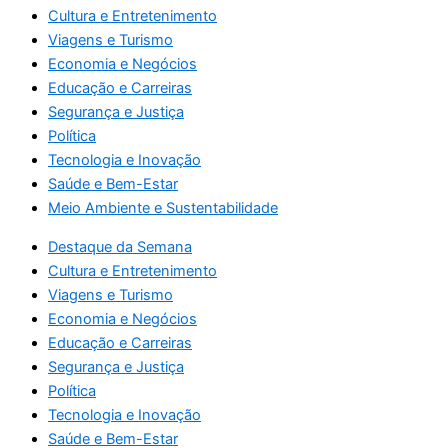
Cultura e Entretenimento
Viagens e Turismo
Economia e Negócios
Educação e Carreiras
Segurança e Justiça
Política
Tecnologia e Inovação
Saúde e Bem-Estar
Meio Ambiente e Sustentabilidade
Destaque da Semana
Cultura e Entretenimento
Viagens e Turismo
Economia e Negócios
Educação e Carreiras
Segurança e Justiça
Política
Tecnologia e Inovação
Saúde e Bem-Estar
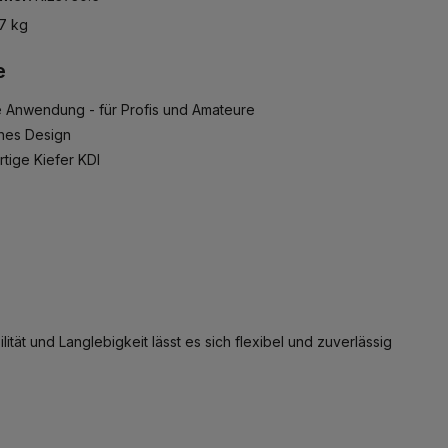
7 kg
e
e Anwendung - für Profis und Amateure
ches Design
tige Kiefer KDI
tät und Langlebigkeit lässt es sich flexibel und zuverlässig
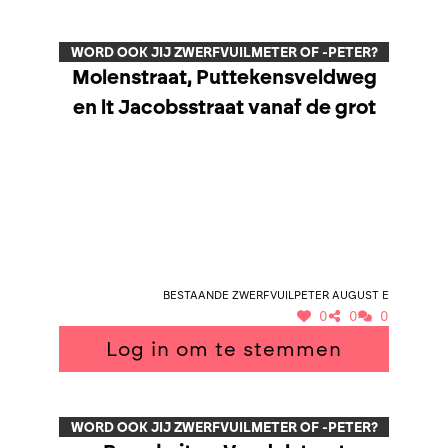
WORD OOK JIJ ZWERFVUILMETER OF -PETER?
Molenstraat, Puttekensveldweg
en lt Jacobsstraat vanaf de grot
Bestaande zwerfvuilpeter August E
0
0
0
Log in om te stemmen
WORD OOK JIJ ZWERFVUILMETER OF -PETER?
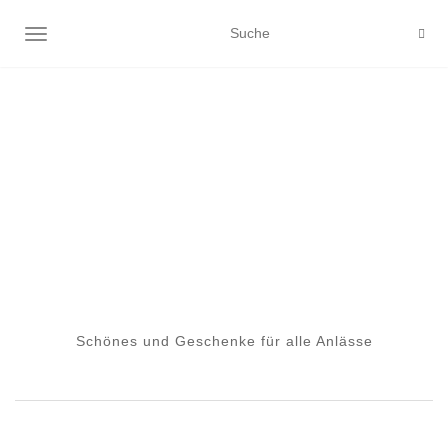
NAVIGATION EIN-/AUSSCHALTEN
Schönes und Geschenke für alle Anlässe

------------------------

Problem requirements
Set down the entries word for word, starting at the line that contains "NAVIGATION EIN-/AUSSCHALTEN" and continuing through the last line of the entries.

Answer for this exercise
NAVIGATION EIN-/AUSSCHALTEN
Schönes und Geschenke für alle Anlässe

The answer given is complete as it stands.